Illustration by Chris Philpot.
A PRESCRIPTION FOR FRUSTRATION
Former Rio Rancho resident NANCY BELL once traveled from New Mexico to Cape Cod, Massachusetts. While there, she needed to refill a prescription for pain medication. When asked for a photo ID at the pharmacy, she pulled out a driver’s license and watched for a few minutes as the clerk haltingly put her information into the computer. “Is there a problem?” she eventually inquired. The employee confessed that she had no idea how to process an order from a foreign country. Talk about adding insult to injury!
During a layover at John F. Kennedy International Airport, ALFONSO ROMERO struck up a conversation with a teacher, who asked where he was from. “Born and raised in Belén, New Mexico,” he replied. The stranger said, “Oh, I’ve been to New Mexico!” Here we go, Romero thought. Sure enough, “I went to Tijuana!” she added. “I’m sure you know where that is.” Romero grinned and said, “Sure do. It’s just west of Rodeo.”
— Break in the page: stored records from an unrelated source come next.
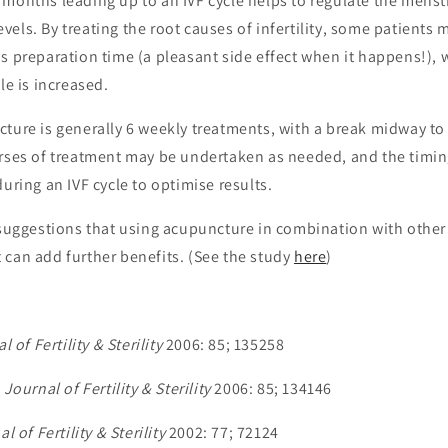
months leading up to an IVF cycle helps to regulate the menst
els. By treating the root causes of infertility, some patients m
s preparation time (a pleasant side effect when it happens!), 
le is increased.
ture is generally 6 weekly treatments, with a break midway to
urses of treatment may be undertaken as needed, and the timin
during an IVF cycle to optimise results.
y suggestions that using acupuncture in combination with other
 can add further benefits. (See the study
here
)
l of Fertility & Sterility
2006: 85; 1352­58
,
Journal of Fertility & Sterility
2006: 85; 1341­46
l of Fertility & Sterility
2002: 77; 721­24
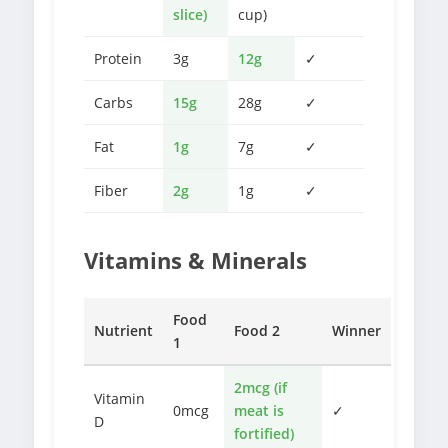
slice)
cup)
Protein
3g
12g
✓
Carbs
15g
28g
✓
Fat
1g
7g
✓
Fiber
2g
1g
✓
Vitamins & Minerals
Food
Nutrient
Food 2
Winner
1
2mcg (if
Vitamin
0mcg
meat is
✓
D
fortified)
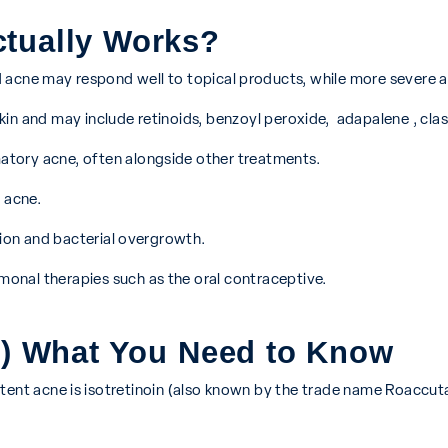
ctually Works?
 acne may respond well to topical products, while more severe a
skin and may include retinoids, benzoyl peroxide, adapalene , clas
tory acne, often alongside other treatments.
 acne.
ion and bacterial overgrowth.
nal therapies such as the oral contraceptive.
e ) What You Need to Know
stent acne is isotretinoin (also known by the trade name Roaccut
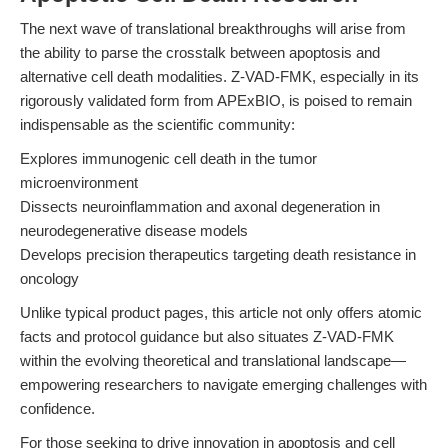
The next wave of translational breakthroughs will arise from
the ability to parse the crosstalk between apoptosis and
alternative cell death modalities. Z-VAD-FMK, especially in its
rigorously validated form from APExBIO, is poised to remain
indispensable as the scientific community:
Explores immunogenic cell death in the tumor
microenvironment
Dissects neuroinflammation and axonal degeneration in
neurodegenerative disease models
Develops precision therapeutics targeting death resistance in
oncology
Unlike typical product pages, this article not only offers atomic
facts and protocol guidance but also situates Z-VAD-FMK
within the evolving theoretical and translational landscape—
empowering researchers to navigate emerging challenges with
confidence.
For those seeking to drive innovation in apoptosis and cell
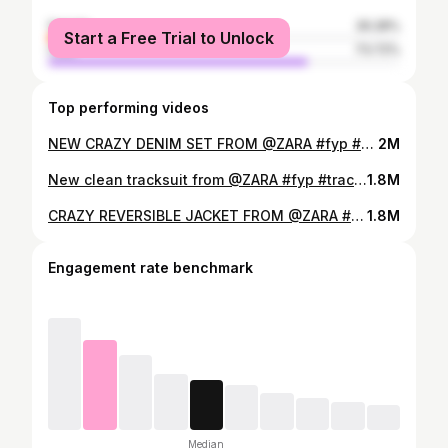
female
26.28%
Start a Free Trial to Unlock
male
73.72%
Top performing videos
NEW CRAZY DENIM SET FROM @ZARA #fyp #zara #denimset #fashion #numeris @Numeris
2M
New clean tracksuit from @ZARA #fyp #tracksuit #zara #fashion #viral @Numeris
1.8M
CRAZY REVERSIBLE JACKET FROM @ZARA #fyp #fashion #zara #jacket #numeris @Numeris
1.8M
Engagement rate benchmark
Median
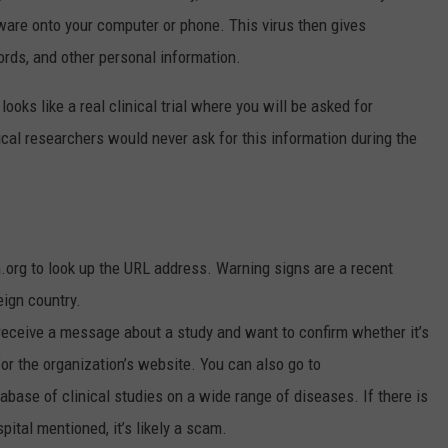
ware onto your computer or phone. This virus then gives
ds, and other personal information.
looks like a real clinical trial where you will be asked for
cal researchers would never ask for this information during the
.org to look up the URL address. Warning signs are a recent
reign country.
 receive a message about a study and want to confirm whether it’s
 for the organization’s website. You can also go to
tabase of clinical studies on a wide range of diseases. If there is
pital mentioned, it’s likely a scam.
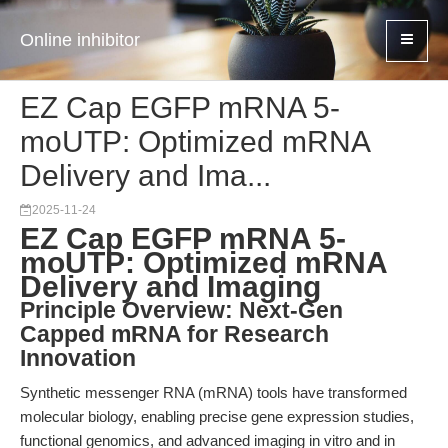
Online inhibitor
EZ Cap EGFP mRNA 5-
moUTP: Optimized mRNA
Delivery and Ima...
2025-11-24
EZ Cap EGFP mRNA 5-
moUTP: Optimized mRNA
Delivery and Imaging
Principle Overview: Next-Gen
Capped mRNA for Research
Innovation
Synthetic messenger RNA (mRNA) tools have transformed
molecular biology, enabling precise gene expression studies,
functional genomics, and advanced imaging in vitro and in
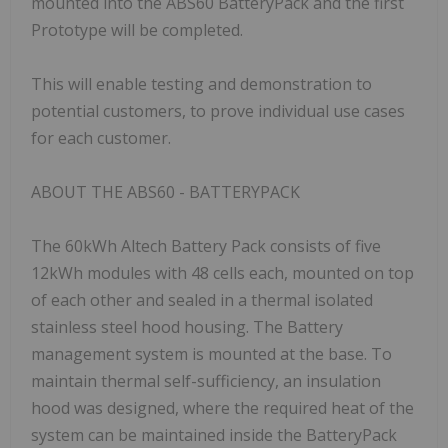
mounted into the ABS60 BatteryPack and the first
Prototype will be completed.
This will enable testing and demonstration to
potential customers, to prove individual use cases
for each customer.
ABOUT THE ABS60 - BATTERYPACK
The 60kWh Altech Battery Pack consists of five
12kWh modules with 48 cells each, mounted on top
of each other and sealed in a thermal isolated
stainless steel hood housing. The Battery
management system is mounted at the base. To
maintain thermal self-sufficiency, an insulation
hood was designed, where the required heat of the
system can be maintained inside the BatteryPack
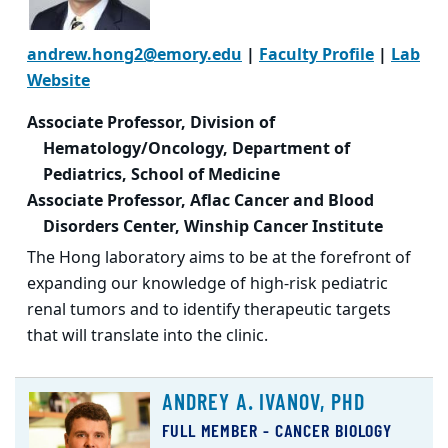
andrew.hong2@emory.edu
|
Faculty Profile
|
Lab
Website
Associate Professor, Division of
Hematology/Oncology, Department of
Pediatrics, School of Medicine
Associate Professor, Aflac Cancer and Blood
Disorders Center, Winship Cancer Institute
The Hong laboratory aims to be at the forefront of
expanding our knowledge of high-risk pediatric
renal tumors and to identify therapeutic targets
that will translate into the clinic.
ANDREY A. IVANOV, PHD
FULL MEMBER - CANCER BIOLOGY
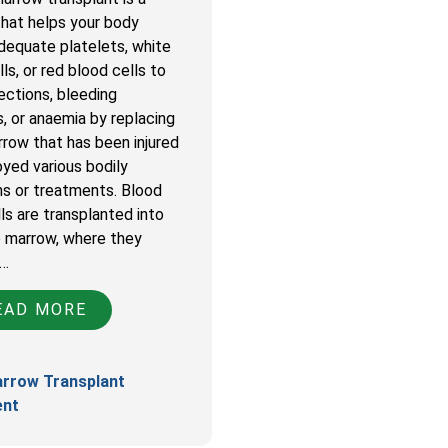
that helps your body
dequate platelets, white
ls, or red blood cells to
ections, bleeding
, or anaemia by replacing
row that has been injured
oyed various bodily
ns or treatments. Blood
ls are transplanted into
 marrow, where they
e…
AD MORE
rrow Transplant
ent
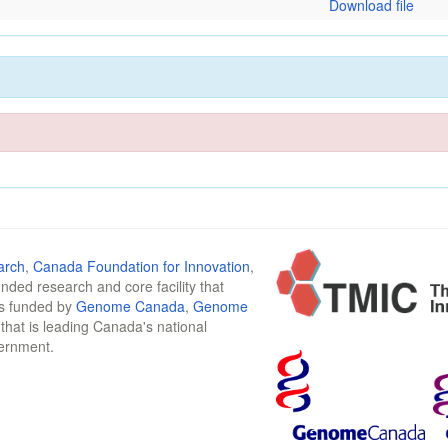
Download file
arch
,
Canada Foundation for Innovation
,
funded research and core facility that
is funded by
Genome Canada
,
Genome
n that is leading Canada's national
vernment.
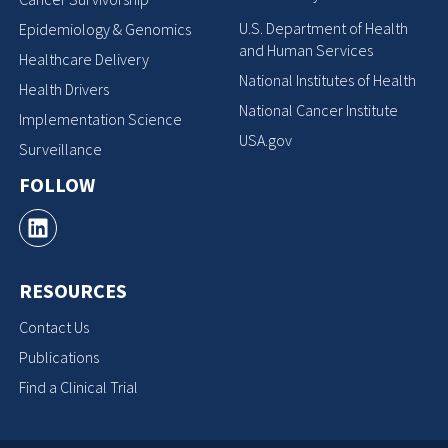
U.S. Department of Health
Epidemiology & Genomics
and Human Services
Healthcare Delivery
National Institutes of Health
Health Drivers
National Cancer Institute
Implementation Science
USA.gov
Surveillance
FOLLOW
RESOURCES
Contact Us
Publications
Find a Clinical Trial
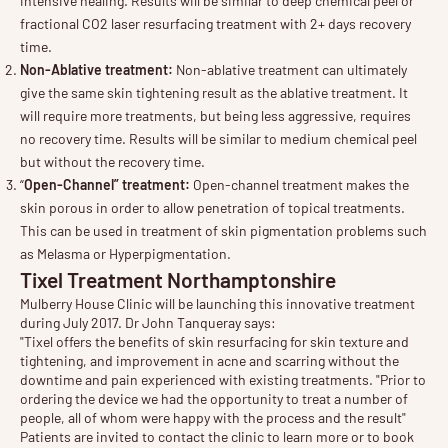
intensive healing. Results will be similar to deep chemical peel or
fractional CO2 laser resurfacing treatment with 2+ days recovery
time.
Non-Ablative treatment:
Non-ablative treatment can ultimately
give the same skin tightening result as the ablative treatment. It
will require more treatments, but being less aggressive, requires
no recovery time. Results will be similar to medium chemical peel
but without the recovery time.
“
Open-Channel” treatment:
Open-channel treatment makes the
skin porous in order to allow penetration of topical treatments.
This can be used in treatment of skin pigmentation problems such
as Melasma or Hyperpigmentation.
Tixel Treatment Northamptonshire
Mulberry House Clinic will be launching this innovative treatment
during July 2017. Dr John Tanqueray says:
"Tixel offers the benefits of skin resurfacing for skin texture and
tightening, and improvement in acne and scarring without the
downtime and pain experienced with existing treatments. "Prior to
ordering the device we had the opportunity to treat a number of
people, all of whom were happy with the process and the result"
Patients are invited to contact the clinic to learn more or to book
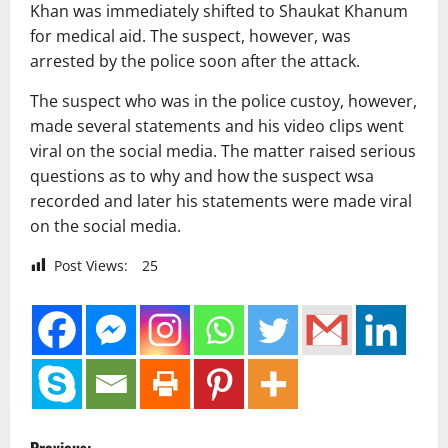
Khan was immediately shifted to Shaukat Khanum
for medical aid. The suspect, however, was
arrested by the police soon after the attack.
The suspect who was in the police custoy, however,
made several statements and his video clips went
viral on the social media. The matter raised serious
questions as to why and how the suspect wsa
recorded and later his statements were made viral
on the social media.
Post Views:
25
P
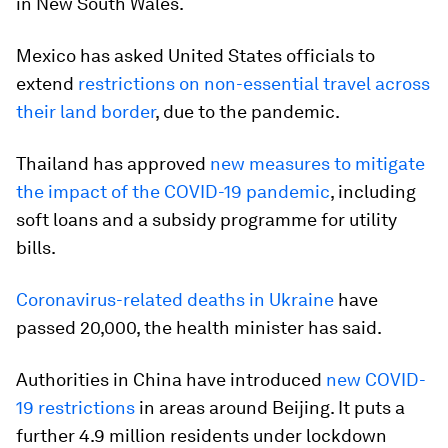
in New South Wales.
Mexico has asked United States officials to
extend
restrictions on non-essential travel across
their land border
, due to the pandemic.
Thailand has approved
new measures to mitigate
the impact of the COVID-19 pandemic
, including
soft loans and a subsidy programme for utility
bills.
Coronavirus-related deaths in Ukraine
have
passed 20,000, the health minister has said.
Authorities in China have introduced
new COVID-
19 restrictions
in areas around Beijing. It puts a
further 4.9 million residents under lockdown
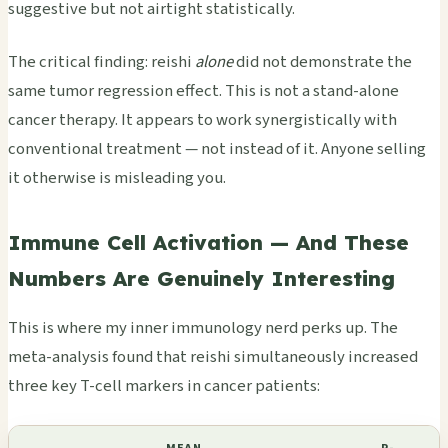
suggestive but not airtight statistically.
The critical finding: reishi
alone
did not demonstrate the
same tumor regression effect. This is not a stand-alone
cancer therapy. It appears to work synergistically with
conventional treatment — not instead of it. Anyone selling
it otherwise is misleading you.
Immune Cell Activation — And These
Numbers Are Genuinely Interesting
This is where my inner immunology nerd perks up. The
meta-analysis found that reishi simultaneously increased
three key T-cell markers in cancer patients:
“Well, there’s missing, and then there’s really missing,” DAN BENTON writes from Albuquerque. A friend he met at Mississippi State University recently informed him of the strange existence of New Mexico, Mississippi, a ghost town that has lain at the bottom of the Mississippi River since at least 1844. The onetime seat of Washington County simply “caved into the river when she beckoned,” Benton explains. We looked it up on Wikipedia and found no information about how the waterlogged town got its name. Did the Big Muddy get mixed up with the Río Grande?